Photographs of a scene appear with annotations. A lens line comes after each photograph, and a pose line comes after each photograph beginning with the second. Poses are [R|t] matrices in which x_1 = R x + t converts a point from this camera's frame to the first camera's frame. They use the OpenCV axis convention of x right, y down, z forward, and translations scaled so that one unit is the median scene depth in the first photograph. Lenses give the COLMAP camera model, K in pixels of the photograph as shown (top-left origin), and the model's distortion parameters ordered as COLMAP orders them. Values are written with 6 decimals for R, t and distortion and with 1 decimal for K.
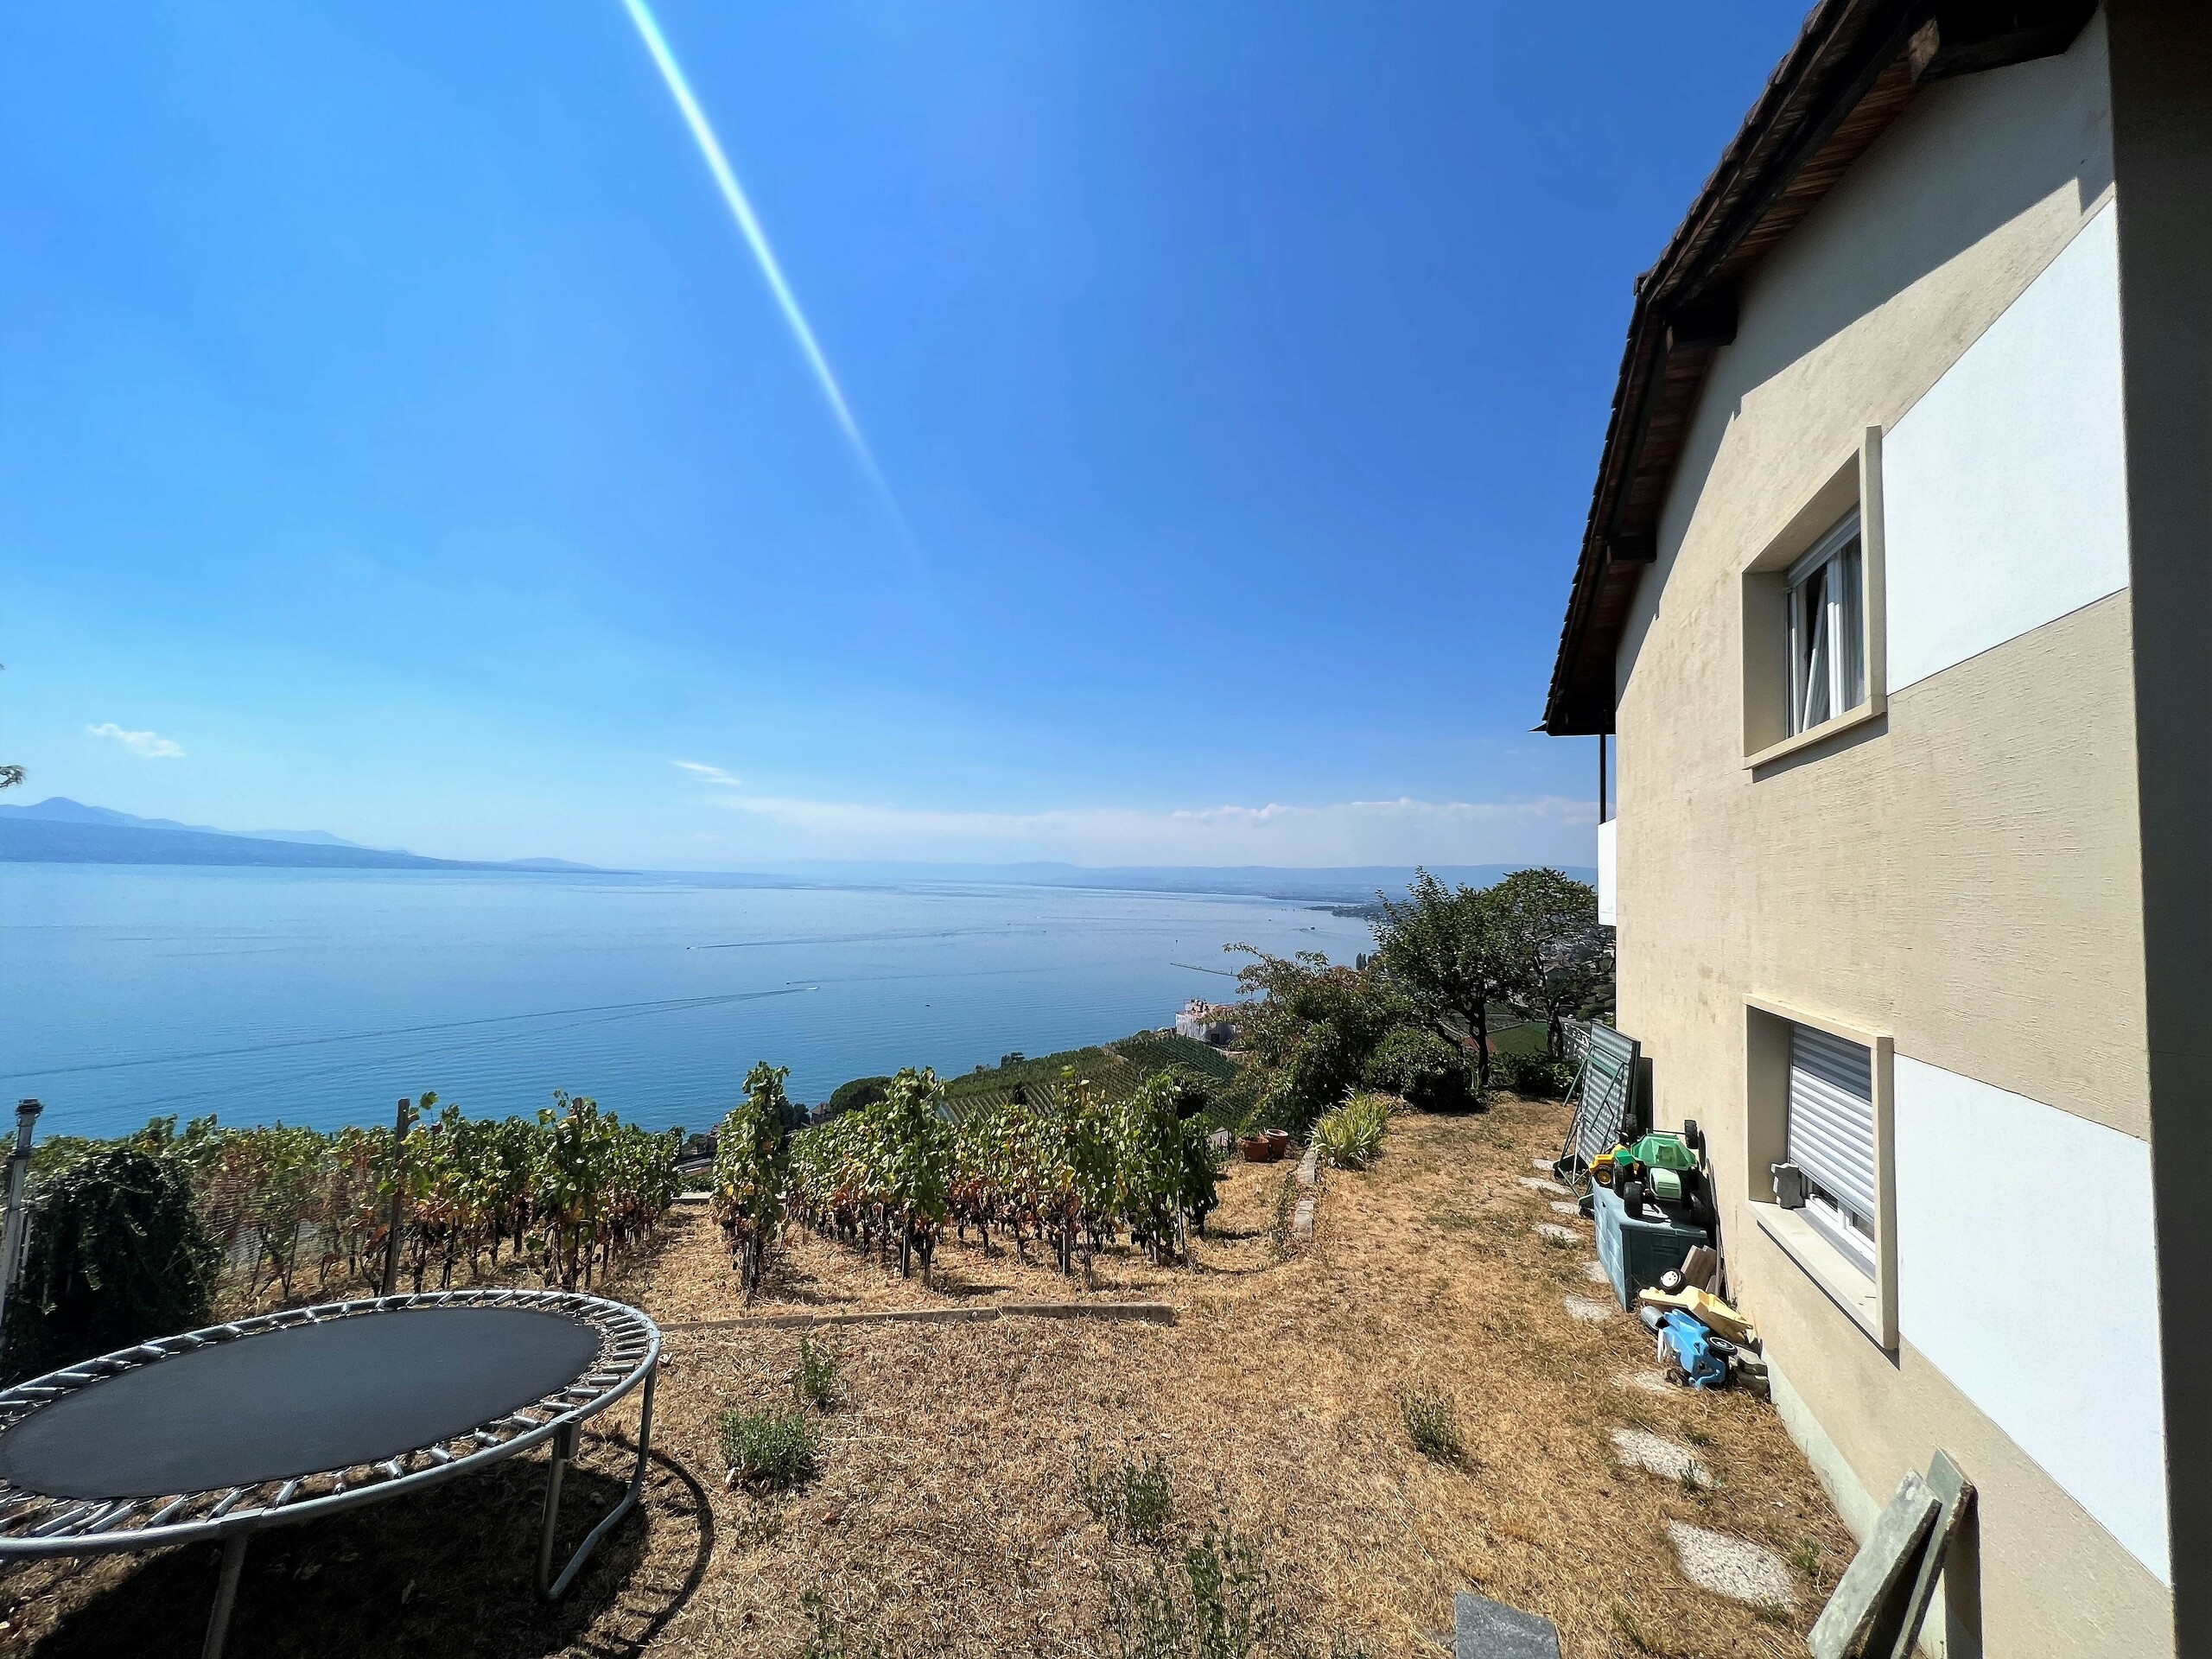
lens RADIAL K [[881.7, 0, 1106.0], [0, 881.7, 829.5], [0, 0, 1]] dist [-0.001529, -0.000157]
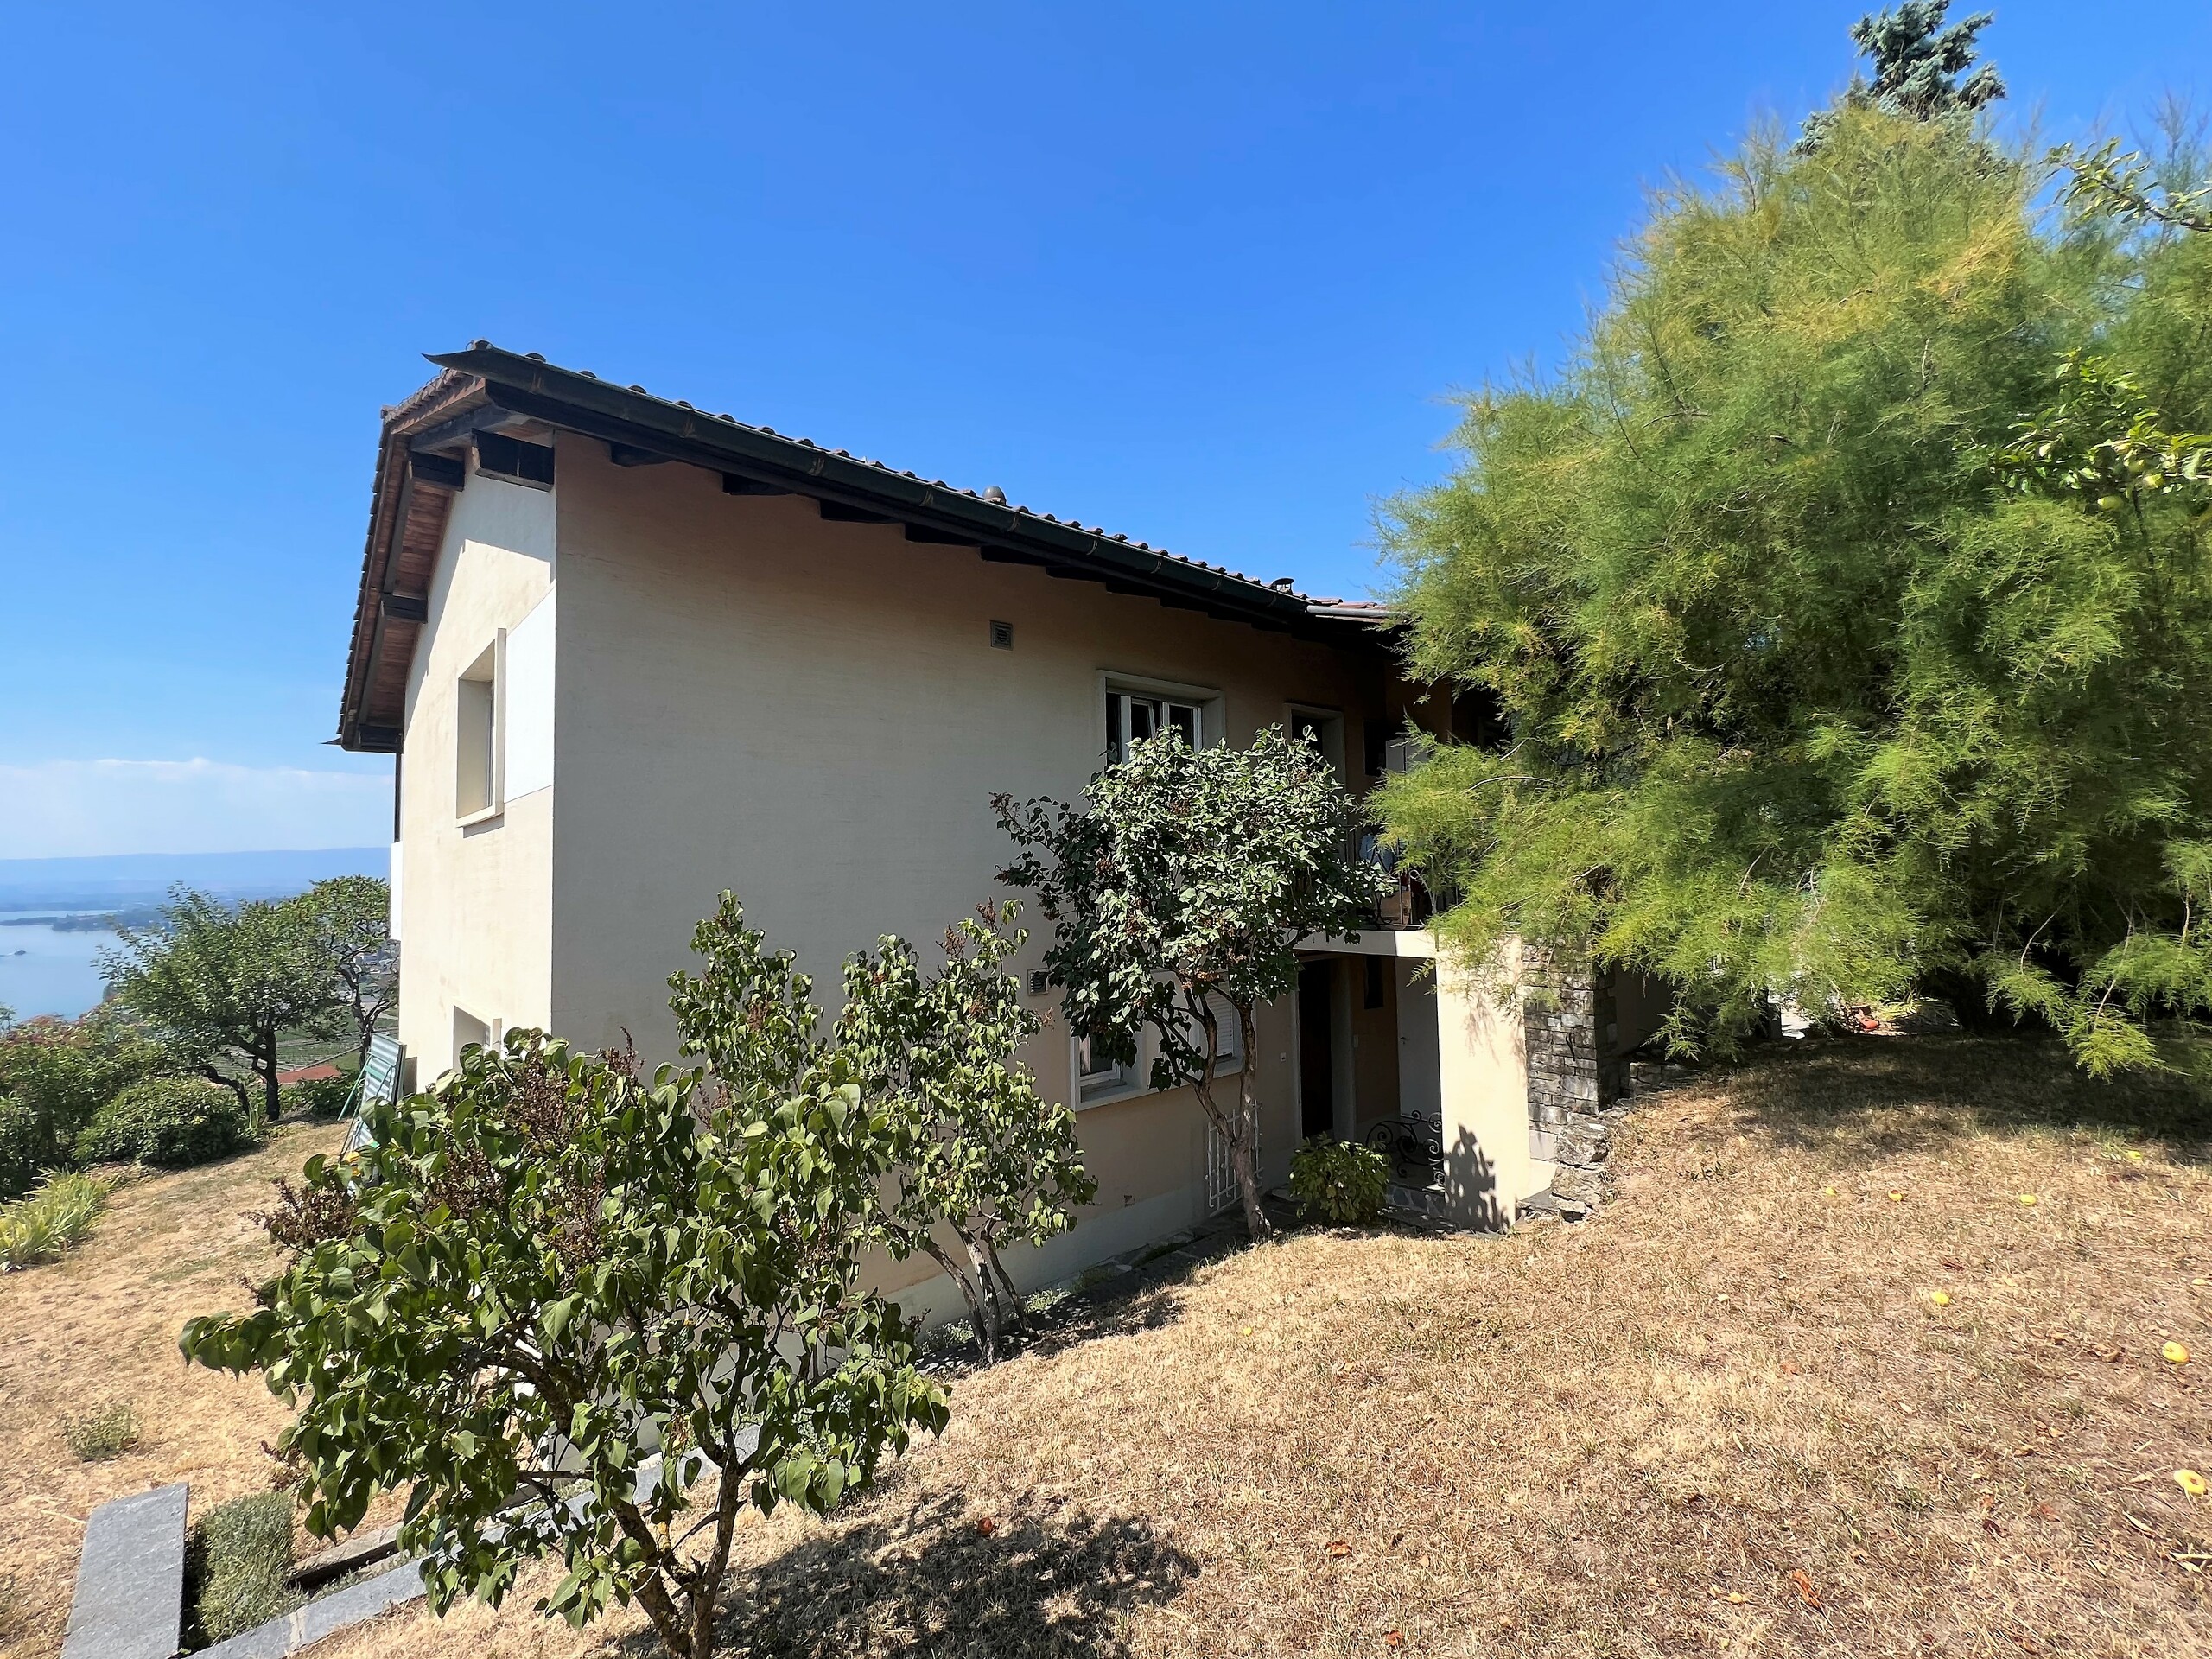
lens RADIAL K [[928.3, 0, 1106.0], [0, 928.3, 829.5], [0, 0, 1]] dist [-0.001430, -0.000155]
pose [[0.453287, -0.000839, 0.891364, -0.034759], [-0.020018, 0.999738, 0.011120, -0.045165], [-0.891140, -0.022884, 0.453151, -0.226317]]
---
Do not include the images; transcribe the rest of the listing exactly.

> _Output of the task_
Photographs of a scene appear with annotations. A lens line comes after each photograph, and a pose line comes after each photograph beginning with the second. Poses are [R|t] matrices in which x_1 = R x + t converts a point from this camera's frame to the first camera's frame. They use the OpenCV axis convention of x right, y down, z forward, and translations scaled so that one unit is the median scene depth in the first photograph. Lenses give the COLMAP camera model, K in pixels of the photograph as shown (top-left origin), and the model's distortion parameters ordered as COLMAP orders them. Values are written with 6 decimals for R, t and distortion and with 1 decimal for K.
lens RADIAL K [[881.7, 0, 1106.0], [0, 881.7, 829.5], [0, 0, 1]] dist [-0.001529, -0.000157]
lens RADIAL K [[928.3, 0, 1106.0], [0, 928.3, 829.5], [0, 0, 1]] dist [-0.001430, -0.000155]
pose [[0.453287, -0.000839, 0.891364, -0.034759], [-0.020018, 0.999738, 0.011120, -0.045165], [-0.891140, -0.022884, 0.453151, -0.226317]]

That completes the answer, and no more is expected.